Yesterday was the final day for this summer’s session of the Crimson Summer Academy.
It was a successful return to in-person teaching after two summers of Zoom. We were all relieved to be back in front of real people instead of images on screens.
It was also our first summer trying out the preliminary version of our new interdisciplinary curriculum.
Or so I had thought.
It turned out that my model of interdisciplinarity is not the same as my colleagues’ model.
I try to follow Jackie Gerstein’s model, in which many (or even most?) individual lessons involve multiple subjects. So a math lesson might require writing and might include content from biology or civics. This approach is usually concrete enough to resonate with even the most concrete students, as long as we can keep them away from those “But this isn’t math” complaints. (Ironically, those who complain like that are usually the students who say they don’t like math!)

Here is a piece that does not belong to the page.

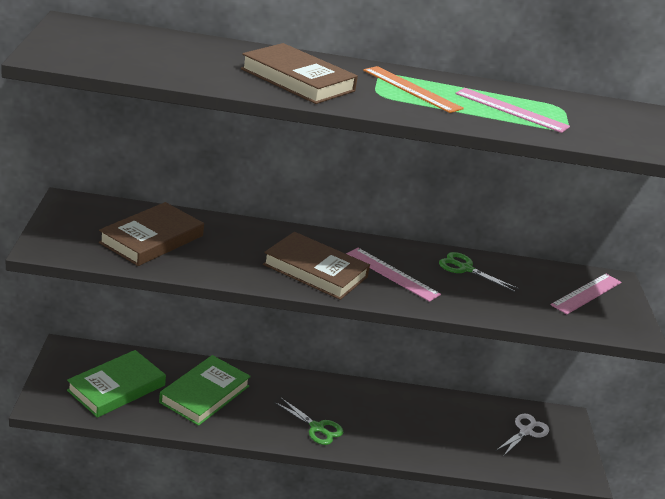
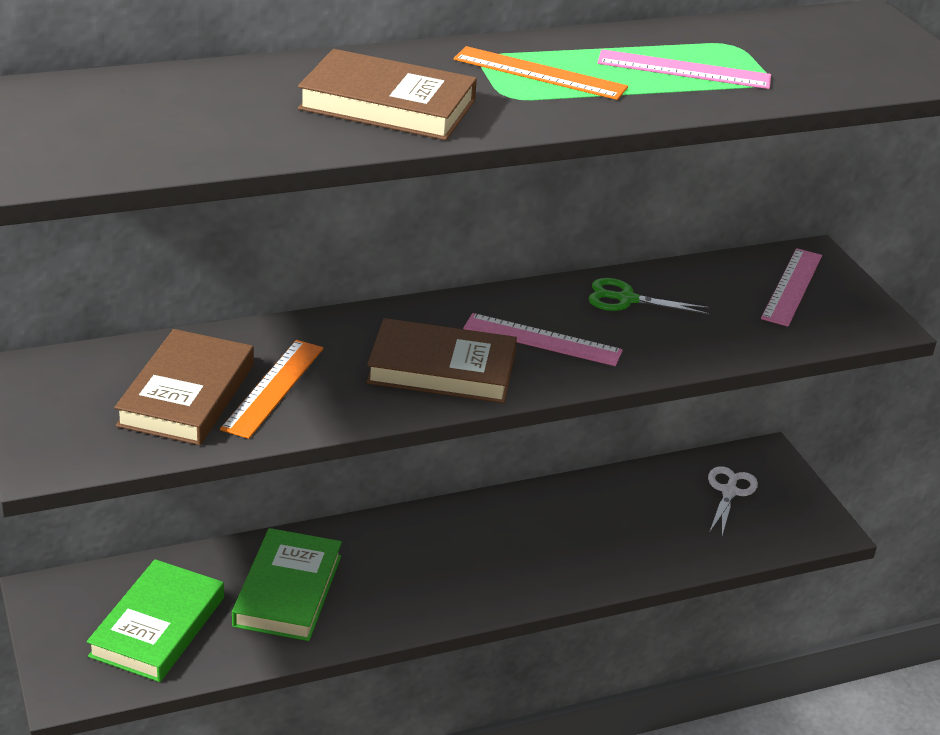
camera: 20 degrees left, 5 degrees up
green scissors [274,398,343,445] -> none
none -> orange ruler [220,340,323,439]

A much more abstract approach is to pick a general theme that isn’t subject-specific, so that many (or even most?) individual lessons in multiple subjects connect to that theme. This summer our theme was “Forming Our Future,” which was more-or-less a focus of all subjects. My guess is that that idea was much too abstract for the large majority of our students. My course, Quantitative Reasoning, did indeed try to focus on that theme (maybe 50% of the time) and we included plenty of non-math topics. Did anyone else include any math in their courses? I think not.
They never do.
It’s always up to the math teachers to include other subjects, never up to anyone else to include any math.